We need vitamin D for our immune system to function. Immune cells have vitamin D receptors on them – when it is absorbed into the cells it provides a protective effect against infections and suppresses the replication of some viruses. These immune cells are mostly in the gut and it is thought that vitamin D may also support the integrity of the lining of the gut. There is also a suggestion that vitamin D may provide protection against other conditions (you can read more about that here). In other studies, vitamin D deficient individuals were found to be at higher risk of COVID-19 infection as compared with vitamin D sufficient patients.

How do I get vitamin D?
Our bodies cannot make vitamin D without sunlight and food (and then only in small amounts), so we need both sources or to use supplements. Vitamin D is fat-soluble, which means you need to eat fat to absorb it. Foods with vitamin D include oily fish, organic dairy, beef liver, mushrooms which have been exposed to sunlight, tofu, fortified milk products, fortified cereals and eggs. But we have to eat an enormous amount to get anyway near the recommended minimum amount – like 3kg of cheese, several cans of tuna and eight eggs! In the summer, when our skin is exposed to sunlight, 90 per cent of our total vitamin D comes from sunshine and we are likely to be making enough. However, between October and April (when our shadow is longer than our height in the sunshine), we need to find it elsewhere.
In food and supplements, there are two types of vitamin D: D2 which is found in plants, and D3, found in animal products. Our body makes D3, its preferred form, so it is important that you buy supplements in D3 form. Fortified foods are usually supplemented with D2.

Ed’s Note – I thought a vitamin deficiency sounded over-dramatic and ‘doesn’t-actually-happen-to-normal-people-like-us’.
Until, that is, my then-13 year old was diagnosed as vitamin D deficient after a couple of very worrying months. Dose yourselves, and dose your teenagers. The impact of low vitamin D levels is very real and deeply unpleasant.

How much to take?
An optimum level of vitamin D is between 75nmol/L and 100nmol/L. You can get an at-home test for £29 at and you can calculate how much you may need here.
Did you know that NHS and Public Health England recommends that anyone over 12 months old should take a supplement at a minimum of 400iu of vitamin D per day from October to March? This level, by the way, is barely enough to maintain current levels. Did you also know that the US – which is at a lower latitude than the UK (except Alaska) – recommends higher amounts, and with an upper tolerable limit?
It is always better to tailor the dose to suit you by testing your current levels.
However, if you are unable to take a test, a top-up dose over the winter of 2,000 to 3,000iu’s as a daily food supplement is sufficient and at this level is unlikely to lead to a too-high level unless your D3 is already too high, which is rare. Note this is much higher than the NHS recommendation. There are infant and junior supplements at a smaller dose also available. BetterYou offers good quality highly absorbable supplements. Unless you are taking blood thinners, I would always recommend taking vitamin D3 with vitamin K2. This is because the current research shows that vitamin K2 ensures that the calcium transported by the vitamin D is absorbed by your bones where it is needed.

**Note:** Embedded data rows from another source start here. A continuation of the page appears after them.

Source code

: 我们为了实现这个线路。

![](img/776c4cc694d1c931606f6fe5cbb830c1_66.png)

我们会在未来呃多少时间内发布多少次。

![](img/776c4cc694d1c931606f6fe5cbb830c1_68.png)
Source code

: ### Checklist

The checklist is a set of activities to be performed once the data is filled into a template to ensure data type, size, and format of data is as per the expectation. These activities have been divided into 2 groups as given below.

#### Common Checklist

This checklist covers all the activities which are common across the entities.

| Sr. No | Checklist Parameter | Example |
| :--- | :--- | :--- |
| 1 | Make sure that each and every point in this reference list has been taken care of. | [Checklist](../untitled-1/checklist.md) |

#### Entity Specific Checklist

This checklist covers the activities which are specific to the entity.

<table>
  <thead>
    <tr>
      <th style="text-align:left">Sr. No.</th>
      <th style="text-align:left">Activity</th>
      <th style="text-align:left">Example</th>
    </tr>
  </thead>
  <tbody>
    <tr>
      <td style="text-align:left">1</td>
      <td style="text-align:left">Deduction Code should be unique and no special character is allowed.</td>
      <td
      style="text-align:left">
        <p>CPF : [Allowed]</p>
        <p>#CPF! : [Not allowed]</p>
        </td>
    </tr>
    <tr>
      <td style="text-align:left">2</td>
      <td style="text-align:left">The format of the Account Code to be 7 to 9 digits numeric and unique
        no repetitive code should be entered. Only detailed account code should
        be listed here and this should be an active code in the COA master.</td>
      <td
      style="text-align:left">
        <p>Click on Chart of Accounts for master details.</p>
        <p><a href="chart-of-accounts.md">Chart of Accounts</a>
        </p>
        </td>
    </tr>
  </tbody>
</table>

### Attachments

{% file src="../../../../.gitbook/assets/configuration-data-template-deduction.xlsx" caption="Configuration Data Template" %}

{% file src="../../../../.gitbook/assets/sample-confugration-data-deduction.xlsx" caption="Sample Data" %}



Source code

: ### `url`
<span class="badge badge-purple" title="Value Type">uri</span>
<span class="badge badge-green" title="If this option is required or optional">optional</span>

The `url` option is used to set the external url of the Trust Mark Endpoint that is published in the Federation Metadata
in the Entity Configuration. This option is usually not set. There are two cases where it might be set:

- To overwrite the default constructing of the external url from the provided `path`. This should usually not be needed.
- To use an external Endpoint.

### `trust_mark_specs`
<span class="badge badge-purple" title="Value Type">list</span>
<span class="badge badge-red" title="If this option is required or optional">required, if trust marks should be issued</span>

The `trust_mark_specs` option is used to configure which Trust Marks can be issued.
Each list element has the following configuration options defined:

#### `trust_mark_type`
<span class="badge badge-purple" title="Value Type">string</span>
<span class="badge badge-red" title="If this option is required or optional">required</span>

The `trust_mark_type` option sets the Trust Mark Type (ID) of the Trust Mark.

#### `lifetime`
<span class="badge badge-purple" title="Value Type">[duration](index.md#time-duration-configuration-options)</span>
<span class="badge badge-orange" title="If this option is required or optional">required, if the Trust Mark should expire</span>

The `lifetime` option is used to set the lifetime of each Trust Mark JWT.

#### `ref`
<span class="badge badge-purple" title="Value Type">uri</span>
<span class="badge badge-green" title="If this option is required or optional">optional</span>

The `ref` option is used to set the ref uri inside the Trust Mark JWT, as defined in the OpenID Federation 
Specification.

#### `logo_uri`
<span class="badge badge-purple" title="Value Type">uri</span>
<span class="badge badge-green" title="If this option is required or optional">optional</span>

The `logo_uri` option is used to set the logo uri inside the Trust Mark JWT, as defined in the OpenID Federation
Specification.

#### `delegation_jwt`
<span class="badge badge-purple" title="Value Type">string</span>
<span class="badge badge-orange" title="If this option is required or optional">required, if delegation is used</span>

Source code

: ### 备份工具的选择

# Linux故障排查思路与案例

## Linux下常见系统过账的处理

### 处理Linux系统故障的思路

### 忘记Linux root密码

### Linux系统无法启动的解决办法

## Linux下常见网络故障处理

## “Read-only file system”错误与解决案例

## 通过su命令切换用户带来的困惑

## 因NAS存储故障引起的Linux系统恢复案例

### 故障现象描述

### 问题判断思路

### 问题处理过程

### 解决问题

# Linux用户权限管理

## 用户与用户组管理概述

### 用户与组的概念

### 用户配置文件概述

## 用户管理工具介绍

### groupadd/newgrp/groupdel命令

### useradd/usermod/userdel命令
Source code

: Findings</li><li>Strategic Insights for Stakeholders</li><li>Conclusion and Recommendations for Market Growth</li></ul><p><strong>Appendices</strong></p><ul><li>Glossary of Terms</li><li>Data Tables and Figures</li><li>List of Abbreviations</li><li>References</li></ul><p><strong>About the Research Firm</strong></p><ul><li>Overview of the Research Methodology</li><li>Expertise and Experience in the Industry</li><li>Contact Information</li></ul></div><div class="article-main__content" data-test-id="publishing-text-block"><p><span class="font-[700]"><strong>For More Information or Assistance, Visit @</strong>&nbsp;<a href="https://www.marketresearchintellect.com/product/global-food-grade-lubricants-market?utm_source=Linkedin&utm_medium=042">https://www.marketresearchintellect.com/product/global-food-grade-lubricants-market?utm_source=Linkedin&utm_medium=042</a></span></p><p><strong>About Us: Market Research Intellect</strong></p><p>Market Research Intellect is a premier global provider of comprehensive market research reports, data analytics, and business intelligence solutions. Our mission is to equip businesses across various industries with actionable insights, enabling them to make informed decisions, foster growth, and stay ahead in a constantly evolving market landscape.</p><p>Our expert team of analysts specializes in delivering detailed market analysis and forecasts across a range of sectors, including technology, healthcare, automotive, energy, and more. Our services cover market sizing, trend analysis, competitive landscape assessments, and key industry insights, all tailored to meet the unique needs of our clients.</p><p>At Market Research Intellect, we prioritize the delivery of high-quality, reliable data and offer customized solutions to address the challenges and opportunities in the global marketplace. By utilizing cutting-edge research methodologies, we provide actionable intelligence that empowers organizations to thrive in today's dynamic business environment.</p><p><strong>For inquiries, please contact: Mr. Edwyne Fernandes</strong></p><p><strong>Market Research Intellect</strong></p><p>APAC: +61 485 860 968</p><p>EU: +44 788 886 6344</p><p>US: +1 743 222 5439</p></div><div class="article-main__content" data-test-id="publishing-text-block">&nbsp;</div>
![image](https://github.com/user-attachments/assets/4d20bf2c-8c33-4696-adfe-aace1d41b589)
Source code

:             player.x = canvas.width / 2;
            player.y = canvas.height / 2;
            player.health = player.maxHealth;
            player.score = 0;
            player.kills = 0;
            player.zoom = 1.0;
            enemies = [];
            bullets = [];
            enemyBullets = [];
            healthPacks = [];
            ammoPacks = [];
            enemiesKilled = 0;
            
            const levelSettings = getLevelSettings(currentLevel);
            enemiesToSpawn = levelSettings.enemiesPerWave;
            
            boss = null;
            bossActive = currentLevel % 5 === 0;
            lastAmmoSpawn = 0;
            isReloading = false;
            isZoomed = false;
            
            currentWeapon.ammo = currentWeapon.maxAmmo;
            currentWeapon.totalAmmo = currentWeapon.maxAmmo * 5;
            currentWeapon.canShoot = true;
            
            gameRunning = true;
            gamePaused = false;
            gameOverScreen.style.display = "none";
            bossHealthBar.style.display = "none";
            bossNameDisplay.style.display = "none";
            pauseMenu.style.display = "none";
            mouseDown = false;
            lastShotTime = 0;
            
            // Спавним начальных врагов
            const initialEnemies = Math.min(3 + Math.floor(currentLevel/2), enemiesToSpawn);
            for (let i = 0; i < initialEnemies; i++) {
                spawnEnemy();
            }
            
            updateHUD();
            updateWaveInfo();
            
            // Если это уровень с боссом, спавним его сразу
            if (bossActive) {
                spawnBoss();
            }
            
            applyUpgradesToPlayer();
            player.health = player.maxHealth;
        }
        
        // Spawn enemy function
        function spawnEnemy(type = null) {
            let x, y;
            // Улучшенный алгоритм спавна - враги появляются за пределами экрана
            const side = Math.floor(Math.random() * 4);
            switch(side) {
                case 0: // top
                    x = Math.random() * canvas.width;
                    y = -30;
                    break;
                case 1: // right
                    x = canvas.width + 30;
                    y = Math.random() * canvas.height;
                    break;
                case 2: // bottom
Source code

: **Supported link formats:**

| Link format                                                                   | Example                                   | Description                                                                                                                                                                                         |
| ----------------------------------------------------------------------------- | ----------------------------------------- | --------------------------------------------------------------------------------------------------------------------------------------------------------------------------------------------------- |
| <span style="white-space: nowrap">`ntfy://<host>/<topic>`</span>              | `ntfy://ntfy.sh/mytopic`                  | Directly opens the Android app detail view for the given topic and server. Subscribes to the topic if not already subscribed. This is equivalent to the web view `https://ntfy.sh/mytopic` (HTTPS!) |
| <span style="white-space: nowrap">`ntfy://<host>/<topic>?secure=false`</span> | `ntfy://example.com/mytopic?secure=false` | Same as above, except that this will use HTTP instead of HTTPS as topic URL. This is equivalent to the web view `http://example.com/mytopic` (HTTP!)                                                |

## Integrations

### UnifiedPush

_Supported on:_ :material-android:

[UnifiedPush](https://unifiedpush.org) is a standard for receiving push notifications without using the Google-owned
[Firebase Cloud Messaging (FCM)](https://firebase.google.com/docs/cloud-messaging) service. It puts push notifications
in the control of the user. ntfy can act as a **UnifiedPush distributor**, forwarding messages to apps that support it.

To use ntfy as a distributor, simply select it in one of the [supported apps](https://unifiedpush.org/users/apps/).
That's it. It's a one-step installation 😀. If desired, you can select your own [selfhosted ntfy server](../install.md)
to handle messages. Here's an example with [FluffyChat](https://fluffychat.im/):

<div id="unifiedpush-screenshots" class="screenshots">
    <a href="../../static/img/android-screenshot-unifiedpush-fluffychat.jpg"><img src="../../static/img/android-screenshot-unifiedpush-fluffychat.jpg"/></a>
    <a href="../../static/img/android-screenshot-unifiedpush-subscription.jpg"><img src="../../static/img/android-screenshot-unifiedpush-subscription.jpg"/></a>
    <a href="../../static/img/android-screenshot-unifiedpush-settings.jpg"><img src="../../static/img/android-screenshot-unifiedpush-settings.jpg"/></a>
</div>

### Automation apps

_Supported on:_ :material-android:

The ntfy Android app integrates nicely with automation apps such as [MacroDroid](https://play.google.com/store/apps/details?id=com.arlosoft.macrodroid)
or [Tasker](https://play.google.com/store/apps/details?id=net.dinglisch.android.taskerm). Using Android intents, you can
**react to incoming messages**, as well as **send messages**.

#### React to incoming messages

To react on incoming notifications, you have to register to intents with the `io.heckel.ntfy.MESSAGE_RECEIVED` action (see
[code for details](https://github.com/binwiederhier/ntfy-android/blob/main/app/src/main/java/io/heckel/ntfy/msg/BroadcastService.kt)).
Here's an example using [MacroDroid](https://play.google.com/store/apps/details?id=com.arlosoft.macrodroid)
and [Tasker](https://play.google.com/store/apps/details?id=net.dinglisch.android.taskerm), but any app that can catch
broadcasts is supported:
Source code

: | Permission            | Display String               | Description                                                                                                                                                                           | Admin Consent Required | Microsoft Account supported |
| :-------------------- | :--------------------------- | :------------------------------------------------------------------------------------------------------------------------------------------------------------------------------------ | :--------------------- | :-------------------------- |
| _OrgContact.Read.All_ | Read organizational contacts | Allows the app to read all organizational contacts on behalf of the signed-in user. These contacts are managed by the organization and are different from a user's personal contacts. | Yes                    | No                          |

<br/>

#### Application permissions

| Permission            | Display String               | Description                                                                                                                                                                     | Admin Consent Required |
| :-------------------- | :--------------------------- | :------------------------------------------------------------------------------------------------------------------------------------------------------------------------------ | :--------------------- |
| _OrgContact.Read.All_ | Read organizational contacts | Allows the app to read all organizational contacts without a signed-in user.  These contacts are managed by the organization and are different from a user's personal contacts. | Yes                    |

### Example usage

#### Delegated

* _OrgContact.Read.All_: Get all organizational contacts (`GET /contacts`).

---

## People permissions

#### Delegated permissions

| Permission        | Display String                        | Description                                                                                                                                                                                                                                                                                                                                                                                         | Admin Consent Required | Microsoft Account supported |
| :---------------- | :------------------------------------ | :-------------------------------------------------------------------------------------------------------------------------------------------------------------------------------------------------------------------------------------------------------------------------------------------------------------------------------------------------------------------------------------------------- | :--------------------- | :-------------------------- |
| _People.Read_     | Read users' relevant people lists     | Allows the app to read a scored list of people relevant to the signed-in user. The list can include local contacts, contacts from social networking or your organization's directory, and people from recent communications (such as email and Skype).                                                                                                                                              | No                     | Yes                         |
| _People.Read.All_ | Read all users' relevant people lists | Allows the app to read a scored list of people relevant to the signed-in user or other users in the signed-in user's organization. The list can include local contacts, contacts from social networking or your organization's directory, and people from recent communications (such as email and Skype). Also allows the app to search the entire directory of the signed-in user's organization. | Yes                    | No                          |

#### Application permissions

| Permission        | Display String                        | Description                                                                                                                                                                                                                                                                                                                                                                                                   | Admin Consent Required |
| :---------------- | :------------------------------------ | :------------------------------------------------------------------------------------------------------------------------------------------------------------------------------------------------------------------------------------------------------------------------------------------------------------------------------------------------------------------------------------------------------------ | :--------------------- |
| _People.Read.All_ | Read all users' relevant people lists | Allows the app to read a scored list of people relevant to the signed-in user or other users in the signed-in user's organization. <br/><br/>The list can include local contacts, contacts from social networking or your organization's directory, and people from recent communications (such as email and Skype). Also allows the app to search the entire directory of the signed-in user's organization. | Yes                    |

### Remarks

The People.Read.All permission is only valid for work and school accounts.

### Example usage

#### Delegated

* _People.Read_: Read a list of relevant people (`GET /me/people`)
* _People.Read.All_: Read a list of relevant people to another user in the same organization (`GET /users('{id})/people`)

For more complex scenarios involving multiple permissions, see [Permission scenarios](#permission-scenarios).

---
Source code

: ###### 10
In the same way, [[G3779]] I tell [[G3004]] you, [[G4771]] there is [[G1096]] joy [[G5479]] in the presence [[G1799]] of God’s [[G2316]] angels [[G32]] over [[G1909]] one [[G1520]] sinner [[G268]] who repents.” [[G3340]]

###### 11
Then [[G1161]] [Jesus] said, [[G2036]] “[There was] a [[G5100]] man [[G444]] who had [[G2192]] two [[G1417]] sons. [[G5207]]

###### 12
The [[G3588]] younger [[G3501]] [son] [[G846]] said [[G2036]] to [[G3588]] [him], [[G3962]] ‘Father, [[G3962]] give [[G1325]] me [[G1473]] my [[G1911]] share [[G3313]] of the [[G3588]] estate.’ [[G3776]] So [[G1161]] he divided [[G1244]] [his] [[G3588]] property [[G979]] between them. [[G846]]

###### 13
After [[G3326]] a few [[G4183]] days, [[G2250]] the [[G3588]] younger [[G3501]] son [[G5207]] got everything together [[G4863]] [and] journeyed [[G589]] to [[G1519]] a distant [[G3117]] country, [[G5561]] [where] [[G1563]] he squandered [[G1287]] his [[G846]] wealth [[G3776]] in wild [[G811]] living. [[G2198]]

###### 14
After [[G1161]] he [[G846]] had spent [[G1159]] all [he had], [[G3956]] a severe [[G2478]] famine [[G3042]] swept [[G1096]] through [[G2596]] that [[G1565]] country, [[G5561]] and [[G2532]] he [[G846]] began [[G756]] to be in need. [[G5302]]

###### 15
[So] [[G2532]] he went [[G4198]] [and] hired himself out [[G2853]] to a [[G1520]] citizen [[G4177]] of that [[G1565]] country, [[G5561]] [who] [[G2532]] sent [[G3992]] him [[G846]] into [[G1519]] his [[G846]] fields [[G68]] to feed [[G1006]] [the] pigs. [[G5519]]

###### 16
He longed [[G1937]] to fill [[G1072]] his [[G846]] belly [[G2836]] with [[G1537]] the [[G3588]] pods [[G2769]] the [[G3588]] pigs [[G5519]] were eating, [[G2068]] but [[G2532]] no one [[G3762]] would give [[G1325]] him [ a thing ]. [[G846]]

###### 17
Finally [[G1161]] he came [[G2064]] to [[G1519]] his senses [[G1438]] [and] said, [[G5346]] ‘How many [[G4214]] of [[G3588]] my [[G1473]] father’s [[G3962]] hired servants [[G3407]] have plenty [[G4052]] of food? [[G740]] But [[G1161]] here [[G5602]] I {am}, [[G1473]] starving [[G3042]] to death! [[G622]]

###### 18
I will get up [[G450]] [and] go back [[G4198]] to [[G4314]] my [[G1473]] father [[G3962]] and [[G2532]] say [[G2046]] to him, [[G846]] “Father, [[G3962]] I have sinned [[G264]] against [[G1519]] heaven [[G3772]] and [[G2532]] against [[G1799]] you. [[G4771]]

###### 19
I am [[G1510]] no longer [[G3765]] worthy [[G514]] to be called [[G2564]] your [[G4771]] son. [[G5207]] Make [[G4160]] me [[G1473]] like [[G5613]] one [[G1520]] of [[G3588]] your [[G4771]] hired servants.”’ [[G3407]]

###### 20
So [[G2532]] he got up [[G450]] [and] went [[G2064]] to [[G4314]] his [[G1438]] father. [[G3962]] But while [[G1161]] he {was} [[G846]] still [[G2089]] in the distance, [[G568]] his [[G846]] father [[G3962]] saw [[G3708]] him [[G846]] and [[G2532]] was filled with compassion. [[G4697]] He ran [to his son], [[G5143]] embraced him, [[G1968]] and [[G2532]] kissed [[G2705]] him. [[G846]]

We have to eat an enormous amount to get near the required vitamin D levels

Vitamin D from sunlight.
There is a wonderful free app for tracking this – though it is for the summer more than winter
Lack of sleep, stress, sugar, alcohol and poor diet can all deplete your immunity and no amount of supplementation can compensate for poor lifestyle. So always consider supplementation as part of a wider lifestyle approach to winter wellness.